Use plot() to generate a scatter plot of arimaPrediction and lines() to overlay averagedPrices on top of it.
ar<-arimaPrediction$mean
g_range <- range(0, ar)
plot(ar,type="l", col="blue", axes=FALSE, main="Predicted Average Prices of Homes", xlab="Year", ylab=" Predicted Average Price of Home")
axis(1, at=102:117, lab=c(2001:2016))
axis(2, las=1, at=50000*0:g_range[2])
lines(averagedPrices,lwd=4)
How well does arimaPrediction match what actually occured over the next 16 years?
It started out fine predicting the decrease in house prices in the beginning of the 2000s, but past that the prediction did not match the real values since it could not predict the housing price fall in 2009 or the massive price increase in 2013.
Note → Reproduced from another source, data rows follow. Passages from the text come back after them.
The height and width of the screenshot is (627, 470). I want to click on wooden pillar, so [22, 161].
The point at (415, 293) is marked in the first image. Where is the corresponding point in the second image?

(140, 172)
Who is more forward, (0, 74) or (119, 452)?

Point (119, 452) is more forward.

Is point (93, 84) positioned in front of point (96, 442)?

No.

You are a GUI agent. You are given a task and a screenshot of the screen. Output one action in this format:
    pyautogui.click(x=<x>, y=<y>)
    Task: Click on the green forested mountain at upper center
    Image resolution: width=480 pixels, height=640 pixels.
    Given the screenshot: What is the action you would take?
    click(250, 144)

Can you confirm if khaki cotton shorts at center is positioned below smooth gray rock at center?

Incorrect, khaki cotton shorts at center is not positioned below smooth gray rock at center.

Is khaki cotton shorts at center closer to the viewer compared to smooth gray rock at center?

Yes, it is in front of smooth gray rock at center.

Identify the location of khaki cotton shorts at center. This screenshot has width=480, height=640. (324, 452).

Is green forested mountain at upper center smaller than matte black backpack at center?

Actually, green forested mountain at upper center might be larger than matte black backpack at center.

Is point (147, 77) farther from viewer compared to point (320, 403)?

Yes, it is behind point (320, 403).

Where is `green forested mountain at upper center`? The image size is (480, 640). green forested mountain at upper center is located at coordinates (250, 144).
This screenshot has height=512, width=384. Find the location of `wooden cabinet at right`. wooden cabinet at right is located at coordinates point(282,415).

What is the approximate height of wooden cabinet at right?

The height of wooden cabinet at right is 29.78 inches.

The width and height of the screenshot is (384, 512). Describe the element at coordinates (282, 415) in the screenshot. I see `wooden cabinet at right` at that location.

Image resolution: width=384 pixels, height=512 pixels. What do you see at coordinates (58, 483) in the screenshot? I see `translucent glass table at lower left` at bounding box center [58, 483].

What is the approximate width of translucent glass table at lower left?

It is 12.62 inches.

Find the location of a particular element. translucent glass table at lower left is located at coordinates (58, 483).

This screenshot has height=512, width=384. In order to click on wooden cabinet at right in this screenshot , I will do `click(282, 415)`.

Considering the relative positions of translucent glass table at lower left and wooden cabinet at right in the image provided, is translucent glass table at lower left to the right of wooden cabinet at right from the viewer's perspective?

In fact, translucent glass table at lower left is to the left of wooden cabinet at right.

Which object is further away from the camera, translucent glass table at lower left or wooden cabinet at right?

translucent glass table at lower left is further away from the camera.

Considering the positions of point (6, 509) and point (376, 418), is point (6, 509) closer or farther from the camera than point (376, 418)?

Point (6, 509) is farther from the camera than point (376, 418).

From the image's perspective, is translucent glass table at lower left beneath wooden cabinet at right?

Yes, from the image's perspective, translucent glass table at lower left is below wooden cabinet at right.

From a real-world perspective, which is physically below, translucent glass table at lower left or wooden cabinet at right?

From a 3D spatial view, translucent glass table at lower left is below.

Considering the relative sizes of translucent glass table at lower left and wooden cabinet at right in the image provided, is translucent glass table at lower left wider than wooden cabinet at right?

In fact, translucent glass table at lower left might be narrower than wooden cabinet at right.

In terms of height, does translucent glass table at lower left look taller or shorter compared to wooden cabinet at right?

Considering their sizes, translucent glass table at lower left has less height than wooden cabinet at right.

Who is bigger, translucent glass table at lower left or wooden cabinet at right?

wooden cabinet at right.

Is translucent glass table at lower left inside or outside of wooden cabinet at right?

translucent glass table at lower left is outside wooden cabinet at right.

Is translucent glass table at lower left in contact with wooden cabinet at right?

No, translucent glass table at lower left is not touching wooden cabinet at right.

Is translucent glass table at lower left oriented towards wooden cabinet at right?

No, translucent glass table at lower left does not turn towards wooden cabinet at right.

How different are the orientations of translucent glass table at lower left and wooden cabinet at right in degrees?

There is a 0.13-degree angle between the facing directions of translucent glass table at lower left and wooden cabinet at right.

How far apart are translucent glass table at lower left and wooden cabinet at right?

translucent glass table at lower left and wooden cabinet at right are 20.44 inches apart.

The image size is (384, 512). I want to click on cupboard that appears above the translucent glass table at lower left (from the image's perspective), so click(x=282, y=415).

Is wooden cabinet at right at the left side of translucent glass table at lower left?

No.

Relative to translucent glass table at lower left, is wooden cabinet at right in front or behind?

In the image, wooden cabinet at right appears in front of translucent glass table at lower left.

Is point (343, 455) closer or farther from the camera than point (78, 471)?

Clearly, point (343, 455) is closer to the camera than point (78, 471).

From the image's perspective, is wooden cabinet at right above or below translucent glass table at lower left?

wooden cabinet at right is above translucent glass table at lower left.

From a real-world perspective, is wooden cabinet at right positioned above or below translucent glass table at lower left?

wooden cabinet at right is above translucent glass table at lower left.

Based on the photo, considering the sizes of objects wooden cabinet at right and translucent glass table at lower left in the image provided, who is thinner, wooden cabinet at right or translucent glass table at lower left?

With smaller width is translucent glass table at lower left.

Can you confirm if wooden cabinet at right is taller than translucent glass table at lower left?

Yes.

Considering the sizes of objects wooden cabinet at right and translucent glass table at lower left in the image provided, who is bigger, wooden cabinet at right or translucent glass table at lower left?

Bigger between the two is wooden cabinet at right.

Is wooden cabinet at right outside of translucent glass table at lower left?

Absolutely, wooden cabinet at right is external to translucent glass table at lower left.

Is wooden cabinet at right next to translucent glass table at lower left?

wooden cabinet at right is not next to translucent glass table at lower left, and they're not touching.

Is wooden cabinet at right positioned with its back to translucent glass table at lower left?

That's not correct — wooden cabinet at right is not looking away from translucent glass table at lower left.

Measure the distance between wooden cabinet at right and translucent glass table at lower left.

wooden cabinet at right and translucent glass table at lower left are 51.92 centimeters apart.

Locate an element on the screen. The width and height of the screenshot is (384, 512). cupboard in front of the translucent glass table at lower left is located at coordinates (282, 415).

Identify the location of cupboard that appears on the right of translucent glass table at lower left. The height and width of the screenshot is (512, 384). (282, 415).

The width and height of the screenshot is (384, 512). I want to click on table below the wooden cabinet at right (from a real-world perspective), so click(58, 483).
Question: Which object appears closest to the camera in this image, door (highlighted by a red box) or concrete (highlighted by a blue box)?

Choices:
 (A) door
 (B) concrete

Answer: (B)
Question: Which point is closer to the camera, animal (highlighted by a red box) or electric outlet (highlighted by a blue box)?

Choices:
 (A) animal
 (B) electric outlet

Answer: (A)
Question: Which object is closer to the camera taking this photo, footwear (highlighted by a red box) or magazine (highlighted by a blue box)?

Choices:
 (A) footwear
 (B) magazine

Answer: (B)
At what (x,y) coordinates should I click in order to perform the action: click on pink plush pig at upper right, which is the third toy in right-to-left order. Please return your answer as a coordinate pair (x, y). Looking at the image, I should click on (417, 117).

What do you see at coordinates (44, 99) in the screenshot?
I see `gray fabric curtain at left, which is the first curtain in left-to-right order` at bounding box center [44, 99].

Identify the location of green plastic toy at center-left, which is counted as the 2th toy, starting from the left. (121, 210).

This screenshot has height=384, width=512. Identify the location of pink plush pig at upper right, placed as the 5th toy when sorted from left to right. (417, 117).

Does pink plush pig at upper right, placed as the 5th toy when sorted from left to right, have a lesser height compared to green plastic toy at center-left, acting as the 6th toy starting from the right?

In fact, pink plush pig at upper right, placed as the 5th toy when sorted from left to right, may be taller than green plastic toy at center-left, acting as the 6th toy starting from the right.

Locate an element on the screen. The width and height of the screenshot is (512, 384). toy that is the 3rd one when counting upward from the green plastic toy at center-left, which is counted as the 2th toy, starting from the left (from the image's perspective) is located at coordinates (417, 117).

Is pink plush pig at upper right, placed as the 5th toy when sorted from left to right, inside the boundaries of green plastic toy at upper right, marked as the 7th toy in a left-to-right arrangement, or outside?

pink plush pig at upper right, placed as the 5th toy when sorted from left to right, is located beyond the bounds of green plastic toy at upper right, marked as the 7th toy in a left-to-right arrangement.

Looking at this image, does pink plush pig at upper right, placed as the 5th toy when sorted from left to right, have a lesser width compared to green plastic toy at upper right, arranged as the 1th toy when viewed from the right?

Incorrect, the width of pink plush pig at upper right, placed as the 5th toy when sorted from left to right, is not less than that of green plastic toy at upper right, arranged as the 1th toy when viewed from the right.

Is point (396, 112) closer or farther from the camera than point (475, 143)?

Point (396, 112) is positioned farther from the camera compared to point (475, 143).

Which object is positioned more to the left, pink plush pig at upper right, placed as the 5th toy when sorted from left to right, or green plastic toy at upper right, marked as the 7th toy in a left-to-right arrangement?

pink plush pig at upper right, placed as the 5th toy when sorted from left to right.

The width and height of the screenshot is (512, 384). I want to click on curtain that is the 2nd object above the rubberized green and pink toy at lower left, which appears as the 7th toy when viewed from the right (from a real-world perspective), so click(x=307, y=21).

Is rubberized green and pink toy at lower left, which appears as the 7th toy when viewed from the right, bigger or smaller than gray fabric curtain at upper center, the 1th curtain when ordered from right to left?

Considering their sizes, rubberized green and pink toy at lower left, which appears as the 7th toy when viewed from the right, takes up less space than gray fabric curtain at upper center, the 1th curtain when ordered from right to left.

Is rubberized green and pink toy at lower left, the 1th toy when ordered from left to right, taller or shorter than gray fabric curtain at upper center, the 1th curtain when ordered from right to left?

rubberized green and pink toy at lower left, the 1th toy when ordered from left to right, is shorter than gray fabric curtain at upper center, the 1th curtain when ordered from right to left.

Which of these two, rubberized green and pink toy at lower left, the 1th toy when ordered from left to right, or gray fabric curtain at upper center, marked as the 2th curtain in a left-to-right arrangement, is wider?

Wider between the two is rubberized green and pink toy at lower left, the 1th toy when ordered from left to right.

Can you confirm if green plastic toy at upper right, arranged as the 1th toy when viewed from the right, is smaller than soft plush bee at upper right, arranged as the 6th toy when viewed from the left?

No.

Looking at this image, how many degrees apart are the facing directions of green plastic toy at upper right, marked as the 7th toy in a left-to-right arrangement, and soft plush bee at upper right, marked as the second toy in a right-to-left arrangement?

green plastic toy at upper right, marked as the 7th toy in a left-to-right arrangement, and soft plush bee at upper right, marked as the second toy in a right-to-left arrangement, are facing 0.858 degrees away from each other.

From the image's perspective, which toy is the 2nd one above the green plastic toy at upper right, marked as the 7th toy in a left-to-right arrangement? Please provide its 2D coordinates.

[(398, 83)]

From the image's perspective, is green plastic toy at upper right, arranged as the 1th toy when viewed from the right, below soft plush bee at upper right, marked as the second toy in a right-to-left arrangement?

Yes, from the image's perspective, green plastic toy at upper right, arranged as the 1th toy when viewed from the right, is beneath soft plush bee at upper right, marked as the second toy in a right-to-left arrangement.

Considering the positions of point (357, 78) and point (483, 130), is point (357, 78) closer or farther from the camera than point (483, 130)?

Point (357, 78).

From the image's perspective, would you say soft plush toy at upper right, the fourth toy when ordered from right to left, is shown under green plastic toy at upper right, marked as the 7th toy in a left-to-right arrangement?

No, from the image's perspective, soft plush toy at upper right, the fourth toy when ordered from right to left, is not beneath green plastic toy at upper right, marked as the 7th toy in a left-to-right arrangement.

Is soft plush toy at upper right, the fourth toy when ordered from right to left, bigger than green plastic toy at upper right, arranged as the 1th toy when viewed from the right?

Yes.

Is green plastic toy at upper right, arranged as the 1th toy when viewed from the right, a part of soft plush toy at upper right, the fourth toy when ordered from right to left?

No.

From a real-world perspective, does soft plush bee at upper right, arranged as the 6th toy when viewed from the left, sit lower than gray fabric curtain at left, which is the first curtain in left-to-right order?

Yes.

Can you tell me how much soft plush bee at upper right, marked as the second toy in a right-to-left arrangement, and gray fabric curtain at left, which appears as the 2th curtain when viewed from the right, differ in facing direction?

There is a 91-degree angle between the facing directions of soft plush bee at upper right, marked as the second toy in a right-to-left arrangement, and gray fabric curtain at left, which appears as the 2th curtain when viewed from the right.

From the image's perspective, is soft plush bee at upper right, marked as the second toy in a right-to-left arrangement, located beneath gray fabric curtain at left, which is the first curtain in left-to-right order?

Use arima() to construct a (25, 1, 7) ARIMA model of the timeSeries, use forecast() to predict the next 16 average Selling Prices based on the results of this new model, and finally use plot() to generate a scatter plot of these new predictions and lines() to overlay averagedPrices on top of it
ad<-arima(timesSeries, order=c(25,1,7))
cd<-forecast(ad, h=16)
cd
## Point Forecast Lo 80 Hi 80 Lo 95 Hi 95
## 102 641198.6 575389.7 707007.4 540552.6 741844.6
## 103 603198.8 531957.3 674440.3 494244.4 712153.3
## 104 620978.7 544007.7 697949.7 503261.8 738695.6
## 105 577355.7 495277.1 659434.2 451827.4 702884.0
## 106 609281.6 523846.8 694716.4 478620.4 739942.8
## 107 620298.4 529758.6 710838.1 481829.8 758767.0
## 108 633428.3 536358.2 730498.4 484972.4 781884.2
## 109 646063.3 547103.9 745022.6 494718.0 797408.5
## 110 599713.8 499100.5 700327.1 445839.0 753588.6
## 111 608755.9 507021.5 710490.3 453166.6 764345.3
## 112 595638.7 490394.9 700882.5 434682.2 756595.2
## 113 620254.1 514429.0 726079.2 458408.6 782099.7
## 114 610328.9 502258.2 718399.6 445049.0 775608.8
## 115 627698.7 518217.3 737180.1 460261.4 795136.0
## 116 672840.3 561392.8 784287.8 502396.1 843284.5
## 117 636042.7 522463.3 749622.0 462338.0 809747.3
ds<-cd$mean
g_range <- range(0, ds)
plot(ds,type="l", col="blue", axes=FALSE,main="Predicted Average Prices of Homes", xlab="Year", ylab=" Predicted Average Price of Home")
axis(1, at=102:117, lab=c(2001:2016))
axis(2, las=1, at=50000*0:g_range[2])
lines(averagedPrices,lwd=4)
Use AIC() to determine if the (10, 1, 7) or the (25, 1, 7) ARIMA model of the timeSeries provided a more parsimonious fit.
AIC(ad)
## [1] 2530.919
AIC(arima.10.01.07)
## [1] 2514.023
The (10,1,7) of the ARIMA model is a more parsimonious fit.